Era tarde en Brest cuando
nos echamos a dormir.
Al poco rato, por las
rendijas de las ventanas
de aquella vieja casa
bretona junto al puerto
se filtraba una luz cada vez
más tibia.
Amanecía y las gaviotas hacían sentir sus estridentes
graznidos.
Ella dormía, quieta, casi inmóvil,
a mi lado.
En otras horas insomnes en
otros lugares
yo hubiera escuchado su
respiración, suave y acompasada,
dejando pasar así el momentáneo desvelo.
Pero en Brest, al amanecer,
las gaviotas son muy escandalosas
y no permiten oír nada más
que sus malditos graznidos.
Tal vez están llegando algunos
pesqueros
y las aves revolotean ávidas
sobre ellos.
Al descargar la pesca
siempre cae algo
y la más agresiva y rápida
atrapará ese pez muerto.
¿Podríamos elaborar un
silencio y envolvernos en él?
No lo sé.
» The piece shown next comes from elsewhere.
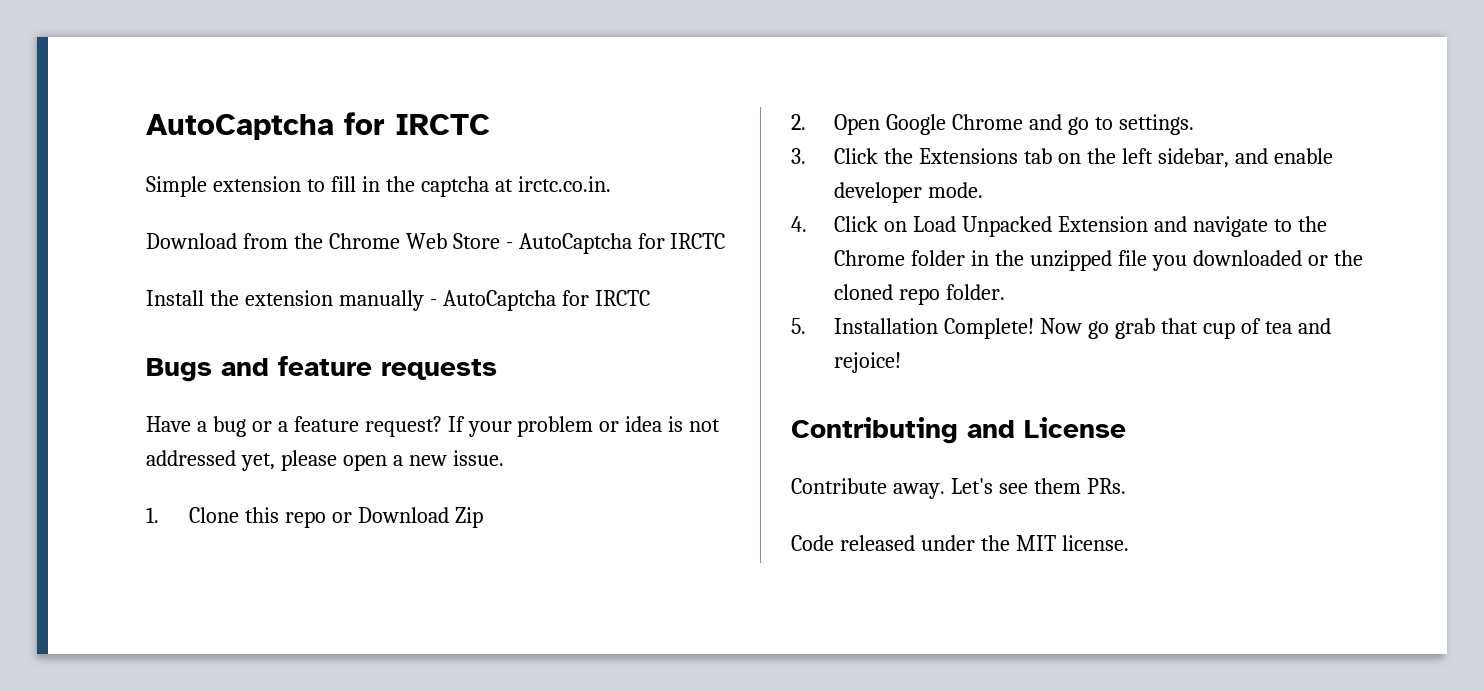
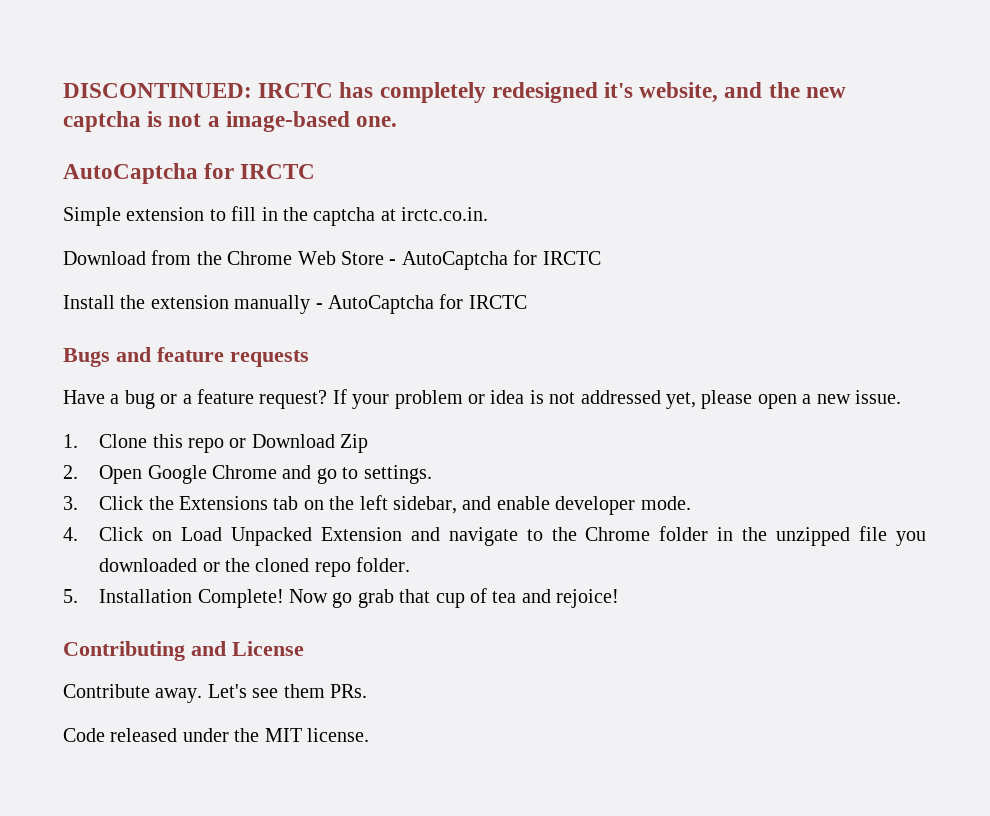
(146, 127) none -> [63,82,846,103] [63,111,398,132] DISCONTINUED: IRCTC has completely redesigned it's website, and the new captcha is not a image-based one. //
Pero hay quien duerme
pese al ruido,
incluso plácidamente.
Yo no. Yo maldeciré
gaviotas. Hay cientos ahí fuera.
Y, aunque no pueda gozarlo,
imaginaré un silencio
y descansaré lo que pueda
hasta la hora del café.
A mediodía nos espera un buey
de mar y una botella de sidra.
Soñaré ahora con una siesta…
ah,
una siesta con prólogo
amoroso.
Tras el acto de amor, la
insomne será ella
y sé que, como yo ahora,
maldecirá los graznidos de las gaviotas
cuando intente dormir.
Y yo estaré demasiado relajado
y soñoliento para escuchar
esas cosas que le gusta
contarme después de hacer el amor.
Ahora cerraré los ojos y
aspiraré un imaginario aroma de café.